== RECORDS TO USE ==
━━━━━━━━━━━━━━━━━━━━━━━━━━━━━━

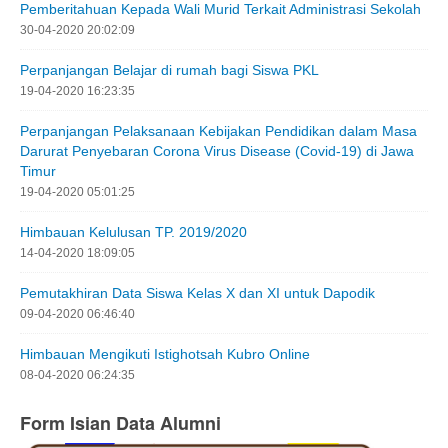
Pemberitahuan Kepada Wali Murid Terkait Administrasi Sekolah
30-04-2020 20:02:09
Perpanjangan Belajar di rumah bagi Siswa PKL
19-04-2020 16:23:35
Perpanjangan Pelaksanaan Kebijakan Pendidikan dalam Masa
Darurat Penyebaran Corona Virus Disease (Covid-19) di Jawa
Timur
19-04-2020 05:01:25
Himbauan Kelulusan TP. 2019/2020
14-04-2020 18:09:05
Pemutakhiran Data Siswa Kelas X dan XI untuk Dapodik
09-04-2020 06:46:40
Himbauan Mengikuti Istighotsah Kubro Online
08-04-2020 06:24:35
Form Isian Data Alumni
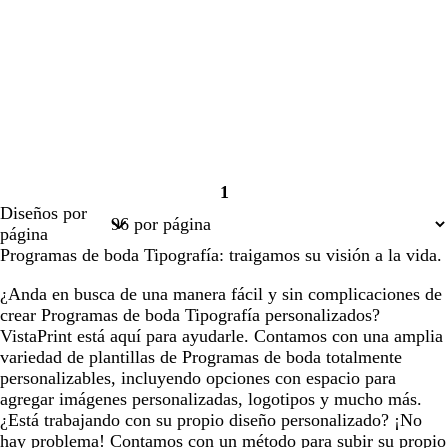
1
Página
Diseños por
1
página
Programas de boda Tipografía: traigamos su visión a la vida.
¿Anda en busca de una manera fácil y sin complicaciones de
crear Programas de boda Tipografía personalizados?
VistaPrint está aquí para ayudarle. Contamos con una amplia
variedad de plantillas de Programas de boda totalmente
personalizables, incluyendo opciones con espacio para
agregar imágenes personalizadas, logotipos y mucho más.
¿Está trabajando con su propio diseño personalizado? ¡No
hay problema! Contamos con un método para subir su propio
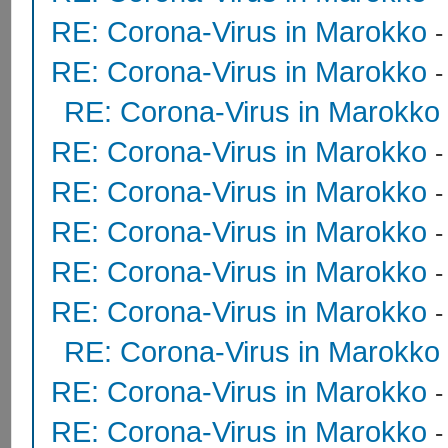
RE: Corona-Virus in Marokko
RE: Corona-Virus in Marokko
RE: Corona-Virus in Marokko
RE: Corona-Virus in Marokko
RE: Corona-Virus in Marokko
RE: Corona-Virus in Marokko
RE: Corona-Virus in Marokko
RE: Corona-Virus in Marokko
RE: Corona-Virus in Marokko
RE: Corona-Virus in Marokko
RE: Corona-Virus in Marokko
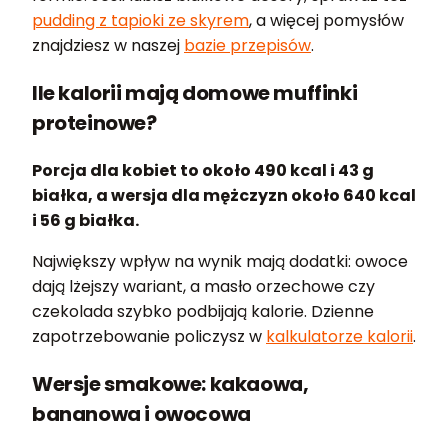
pudding z tapioki ze skyrem
, a więcej pomysłów
znajdziesz w naszej
bazie przepisów
.
Ile kalorii mają domowe muffinki
proteinowe?
Porcja dla kobiet to około 490 kcal i 43 g
białka, a wersja dla mężczyzn około 640 kcal
i 56 g białka.
Największy wpływ na wynik mają dodatki: owoce
dają lżejszy wariant, a masło orzechowe czy
czekolada szybko podbijają kalorie. Dzienne
zapotrzebowanie policzysz w
kalkulatorze kalorii
.
Wersje smakowe: kakaowa,
bananowa i owocowa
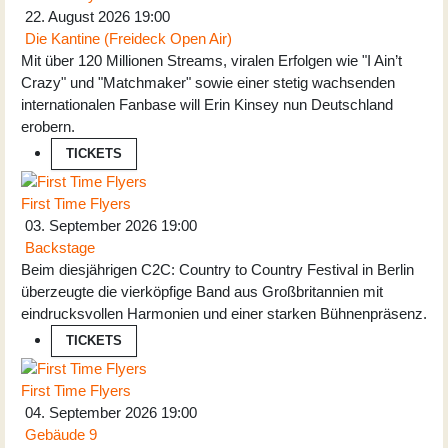
22. August 2026
19:00
Die Kantine (Freideck Open Air)
Mit über 120 Millionen Streams, viralen Erfolgen wie "I Ain’t
Crazy" und "Matchmaker" sowie einer stetig wachsenden
internationalen Fanbase will Erin Kinsey nun Deutschland
erobern.
TICKETS
First Time Flyers
03. September 2026
19:00
Backstage
Beim diesjährigen C2C: Country to Country Festival in Berlin
überzeugte die vierköpfige Band aus Großbritannien mit
eindrucksvollen Harmonien und einer starken Bühnenpräsenz.
TICKETS
First Time Flyers
04. September 2026
19:00
Gebäude 9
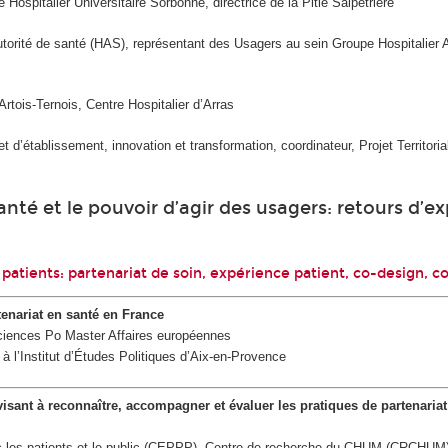
 Hospitalier Universitaire Sorbonne, directrice de la Pitié Salpêtrière
utorité de santé (HAS), représentant des Usagers au sein Groupe Hospitalier A
 Artois-Ternois, Centre Hospitalier d’Arras
jet d’établissement, innovation et transformation, coordinateur, Projet Territo
santé et le pouvoir d’agir des usagers: retours d’
s patients: partenariat de soin, expérience patient, co-design, 
tenariat en santé en France
ciences Po Master Affaires européennes
 à l’Institut d’Études Politiques d’Aix-en-Provence
 visant à reconnaître, accompagner et évaluer les pratiques de partenaria
avec les patients et le public (CEPPP), Centre de recherche du CHUM (CRCHUM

━━━━━━━━━━━━━━━━━━━━━━━━━━━━━━

== WHAT IS NEEDED ==
Copy the listing over exactly, skipping the pictures it holds.

== ANSWER BOX ==
Pemberitahuan Kepada Wali Murid Terkait Administrasi Sekolah
30-04-2020 20:02:09
Perpanjangan Belajar di rumah bagi Siswa PKL
19-04-2020 16:23:35
Perpanjangan Pelaksanaan Kebijakan Pendidikan dalam Masa
Darurat Penyebaran Corona Virus Disease (Covid-19) di Jawa
Timur
19-04-2020 05:01:25
Himbauan Kelulusan TP. 2019/2020
14-04-2020 18:09:05
Pemutakhiran Data Siswa Kelas X dan XI untuk Dapodik
09-04-2020 06:46:40
Himbauan Mengikuti Istighotsah Kubro Online
08-04-2020 06:24:35
Form Isian Data Alumni
1
Página
Diseños por
1
página
Programas de boda Tipografía: traigamos su visión a la vida.
¿Anda en busca de una manera fácil y sin complicaciones de
crear Programas de boda Tipografía personalizados?
VistaPrint está aquí para ayudarle. Contamos con una amplia
variedad de plantillas de Programas de boda totalmente
personalizables, incluyendo opciones con espacio para
agregar imágenes personalizadas, logotipos y mucho más.
¿Está trabajando con su propio diseño personalizado? ¡No
hay problema! Contamos con un método para subir su propio
RE: Corona-Virus in Marokko
RE: Corona-Virus in Marokko
RE: Corona-Virus in Marokko
RE: Corona-Virus in Marokko
RE: Corona-Virus in Marokko
RE: Corona-Virus in Marokko
RE: Corona-Virus in Marokko
RE: Corona-Virus in Marokko
RE: Corona-Virus in Marokko
RE: Corona-Virus in Marokko
RE: Corona-Virus in Marokko
pudding z tapioki ze skyrem
, a więcej pomysłów
znajdziesz w naszej
bazie przepisów
.
Ile kalorii mają domowe muffinki
proteinowe?
Porcja dla kobiet to około 490 kcal i 43 g
białka, a wersja dla mężczyzn około 640 kcal
i 56 g białka.
Największy wpływ na wynik mają dodatki: owoce
dają lżejszy wariant, a masło orzechowe czy
czekolada szybko podbijają kalorie. Dzienne
zapotrzebowanie policzysz w
kalkulatorze kalorii
.
Wersje smakowe: kakaowa,
bananowa i owocowa
22. August 2026
19:00
Die Kantine (Freideck Open Air)
Mit über 120 Millionen Streams, viralen Erfolgen wie "I Ain’t
Crazy" und "Matchmaker" sowie einer stetig wachsenden
internationalen Fanbase will Erin Kinsey nun Deutschland
erobern.
TICKETS
First Time Flyers
03. September 2026
19:00
Backstage
Beim diesjährigen C2C: Country to Country Festival in Berlin
überzeugte die vierköpfige Band aus Großbritannien mit
eindrucksvollen Harmonien und einer starken Bühnenpräsenz.
TICKETS
First Time Flyers
04. September 2026
19:00
Gebäude 9
 Hospitalier Universitaire Sorbonne, directrice de la Pitié Salpêtrière
utorité de santé (HAS), représentant des Usagers au sein Groupe Hospitalier A
 Artois-Ternois, Centre Hospitalier d’Arras
jet d’établissement, innovation et transformation, coordinateur, Projet Territo
santé et le pouvoir d’agir des usagers: retours d’
s patients: partenariat de soin, expérience patient, co-design, 
tenariat en santé en France
ciences Po Master Affaires européennes
 à l’Institut d’Études Politiques d’Aix-en-Provence
 visant à reconnaître, accompagner et évaluer les pratiques de partenaria
avec les patients et le public (CEPPP), Centre de recherche du CHUM (CRCHUM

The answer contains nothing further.